Campaign Legal Center Explains What’s At Stake in Upcoming Supreme Court Arizona Redistricting Case
Today, the Campaign Legal Center released a short video explaining what is at stake in Harris v. Arizona Independent Redistricting Commission, a case challenging the constitutionality of Arizona’s 2012 redistricting plan under the one person, one vote doctrine. The U.S. Supreme Court will hear oral argument on Tuesday, December 8. The Campaign Legal Center filed an amici brief on behalf of former Justice Department attorneys in support of the Commission’s redistricting plan.

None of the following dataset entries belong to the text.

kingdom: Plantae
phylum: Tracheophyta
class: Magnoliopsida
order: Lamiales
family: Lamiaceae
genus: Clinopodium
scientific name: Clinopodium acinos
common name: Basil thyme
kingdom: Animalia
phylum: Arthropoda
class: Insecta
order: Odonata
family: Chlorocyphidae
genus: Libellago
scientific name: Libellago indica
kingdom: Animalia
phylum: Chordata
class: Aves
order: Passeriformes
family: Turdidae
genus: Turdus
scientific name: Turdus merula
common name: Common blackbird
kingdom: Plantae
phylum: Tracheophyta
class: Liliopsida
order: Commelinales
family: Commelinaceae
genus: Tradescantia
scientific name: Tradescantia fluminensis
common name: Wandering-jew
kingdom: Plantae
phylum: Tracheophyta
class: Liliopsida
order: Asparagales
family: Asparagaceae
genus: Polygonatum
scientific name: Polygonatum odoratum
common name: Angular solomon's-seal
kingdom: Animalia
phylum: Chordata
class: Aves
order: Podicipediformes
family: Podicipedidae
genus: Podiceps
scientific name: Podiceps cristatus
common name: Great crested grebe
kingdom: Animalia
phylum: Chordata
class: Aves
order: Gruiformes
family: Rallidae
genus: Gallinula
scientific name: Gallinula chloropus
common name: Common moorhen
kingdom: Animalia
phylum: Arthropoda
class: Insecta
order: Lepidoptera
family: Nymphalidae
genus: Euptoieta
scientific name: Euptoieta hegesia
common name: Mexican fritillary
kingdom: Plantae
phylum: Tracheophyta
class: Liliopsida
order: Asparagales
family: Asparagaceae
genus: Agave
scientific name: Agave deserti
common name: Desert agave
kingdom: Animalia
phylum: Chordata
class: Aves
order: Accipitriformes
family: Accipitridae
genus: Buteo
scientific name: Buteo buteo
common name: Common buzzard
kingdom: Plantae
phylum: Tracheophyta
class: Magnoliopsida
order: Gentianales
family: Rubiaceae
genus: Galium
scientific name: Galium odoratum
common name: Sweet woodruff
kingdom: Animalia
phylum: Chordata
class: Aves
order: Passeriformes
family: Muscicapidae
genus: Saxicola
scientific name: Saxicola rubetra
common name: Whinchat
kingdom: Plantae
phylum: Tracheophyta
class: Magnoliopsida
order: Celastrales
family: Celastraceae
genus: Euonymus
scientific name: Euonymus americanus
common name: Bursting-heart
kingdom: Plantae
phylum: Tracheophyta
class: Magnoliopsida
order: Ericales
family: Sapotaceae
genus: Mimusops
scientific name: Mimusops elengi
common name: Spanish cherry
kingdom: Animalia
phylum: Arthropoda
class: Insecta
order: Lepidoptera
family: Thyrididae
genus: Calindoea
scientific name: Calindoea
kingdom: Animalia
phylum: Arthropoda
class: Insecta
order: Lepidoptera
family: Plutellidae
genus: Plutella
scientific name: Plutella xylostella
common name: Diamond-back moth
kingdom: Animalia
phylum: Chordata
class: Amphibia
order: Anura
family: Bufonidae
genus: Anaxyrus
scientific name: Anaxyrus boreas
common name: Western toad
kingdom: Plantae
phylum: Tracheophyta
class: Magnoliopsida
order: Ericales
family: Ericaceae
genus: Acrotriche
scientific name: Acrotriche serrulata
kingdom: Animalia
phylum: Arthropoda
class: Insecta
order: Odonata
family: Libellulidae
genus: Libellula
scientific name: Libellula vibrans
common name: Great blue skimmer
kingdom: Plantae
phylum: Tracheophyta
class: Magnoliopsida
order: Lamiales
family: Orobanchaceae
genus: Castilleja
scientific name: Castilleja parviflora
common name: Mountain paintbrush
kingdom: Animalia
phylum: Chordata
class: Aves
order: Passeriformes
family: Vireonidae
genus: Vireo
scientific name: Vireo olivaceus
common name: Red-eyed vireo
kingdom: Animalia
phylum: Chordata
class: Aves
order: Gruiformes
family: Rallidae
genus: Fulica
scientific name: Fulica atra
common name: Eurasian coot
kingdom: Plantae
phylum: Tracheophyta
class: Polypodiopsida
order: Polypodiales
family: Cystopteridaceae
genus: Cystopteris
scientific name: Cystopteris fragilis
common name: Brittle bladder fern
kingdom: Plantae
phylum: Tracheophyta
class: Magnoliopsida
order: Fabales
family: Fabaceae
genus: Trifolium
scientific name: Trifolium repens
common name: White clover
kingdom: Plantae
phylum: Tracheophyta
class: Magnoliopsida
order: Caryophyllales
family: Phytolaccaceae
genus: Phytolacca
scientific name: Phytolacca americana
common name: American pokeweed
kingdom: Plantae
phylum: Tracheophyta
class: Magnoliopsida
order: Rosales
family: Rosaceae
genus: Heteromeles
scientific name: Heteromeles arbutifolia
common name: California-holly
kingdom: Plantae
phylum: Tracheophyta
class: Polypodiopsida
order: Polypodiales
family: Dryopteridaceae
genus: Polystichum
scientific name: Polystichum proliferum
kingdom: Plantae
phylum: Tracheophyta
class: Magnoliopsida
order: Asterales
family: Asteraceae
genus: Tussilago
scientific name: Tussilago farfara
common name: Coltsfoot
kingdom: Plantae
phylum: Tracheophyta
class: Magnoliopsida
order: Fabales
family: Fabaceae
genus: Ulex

The Campaign Legal Center’s brief explains that minor deviations in district population, which the plaintiffs challenge in the Arizona plan, are commonplace and constitutional when they further legitimate state interests, as they did here. As the brief makes clear, the state commission was fully justified in drawing districts with minor population deviations that complied with Section 5 of the Voting Rights Act and ensured that the plan did not decrease the opportunity of minority voters to elect their candidates of choice.
The video released today features Campaign Legal Center fellow Danielle Lang, who emphasizes that the Supreme Court’s decision in 2013 in Shelby County v. Holder, which struck down a key provision of the Voting Rights Act, does not render Arizona’s redistricting plan unconstitutional. “At the time of the redistricting, Section 5 compliance was clearly a rational and legitimate justification because it was legally required of Arizona,” explains Ms. Lang.
The Campaign Legal Center stresses that if the challengers to the Arizona plan are successful, it would unnecessarily cause substantial disruption and upset political stability in states and municipalities nationwide. “Between 2010 and 2013, 1160 redistricting plans, state and local, were submitted to the Department of Justice for preclearance. If the Court adopts the rule that [the challengers] propose, which is incorrect, it would call into question all of these plans,” says Danielle Lang. “This should not be a hard case, but it’s undeniably an important case and could have ramifications across the country.”